Sur le plan social, notre détermination à préserver la souveraineté de notre peuple, a fait naître en chacun de nos concitoyens l’énergie nécessaire qui mobilise autour de la Nation. Malgré les anathèmes jetés sur notre jeunesse en galvaudant les grandes valeurs du patriotisme qu’elle incarne, nous avons enregistré des progrès sérieux sur la prise de conscience de notre destin commun. De ce point de vue, notre pays est devenu porteur d’une nouvelle espérance pour toute l’Afrique combattante. Toutes les grandes nations se nourrissent de leur patriotisme. La CÔTE D’IVOIRE qui ambitionne de devenir une grande nation ne peut rougir du sien.

Mes chers compatriotes, de mon lieu de détention, je continue de garder la foi en notre combat. Comme dans tous les combats, il y a des batailles perdues. Mais l’essentiel reste la finalité qui correspond à l’objectif du départ. Qu’une bataille perdue, ne nous détourne pas de notre objectif final qui est l’affirmation de notre existence en tant que communauté de destins libre et souveraine.
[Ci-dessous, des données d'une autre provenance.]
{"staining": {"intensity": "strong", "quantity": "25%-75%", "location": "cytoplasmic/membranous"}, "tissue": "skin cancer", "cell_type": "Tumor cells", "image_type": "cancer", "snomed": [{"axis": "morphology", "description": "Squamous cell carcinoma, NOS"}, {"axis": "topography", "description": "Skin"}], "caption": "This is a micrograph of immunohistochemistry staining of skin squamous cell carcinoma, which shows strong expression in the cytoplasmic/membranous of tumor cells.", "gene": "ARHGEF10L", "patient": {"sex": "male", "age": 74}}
L’Indépendance que nous célébrons aujourd’hui exige de nous d’énormes sacrifices. Sur l’humus des corps de combattants tombés pour la liberté, germent toujours les grains de l’espérance des générations à venir. C’est la chaîne de solidarité des générations qui se perpétue jusqu’à la fin des temps. La génération qui se dérobe à ses devoirs de solidarité reste définitivement débitrice de celles qui la suivent, pour ne pas dire de l’humanité toute entière.

Les grandes puissances qui nous en imposent aujourd’hui sont passées par ces épreuves. Leurs générations actuelles jouissent des dividendes de luttes menées par leurs ancêtres. C’est une vieille loi de la nature à laquelle nous devons nous soumettre pour acquérir au bout du compte, notre pleine souveraineté. Demeurons toujours mobilisés et confiants. Car, jamais un peuple qui lutte pour acquérir sa liberté n’a été vaincu. C’est aussi une vérité historique.

Je n’ai jamais cessé de croire que le problème ivoirien doit se régler entre nous, Ivoiriens, avec l’appui sage de l’Afrique. Je continue de m’interroger donc, sur les motivations qui ont gouverné l’action des Autorités françaises, dans un conflit qui était en traitement au niveau africain. J’observe que la crise ivoirienne s’est fortement enlisée chaque fois que le Gouvernement français s’y est impliqué au-delà du raisonnable.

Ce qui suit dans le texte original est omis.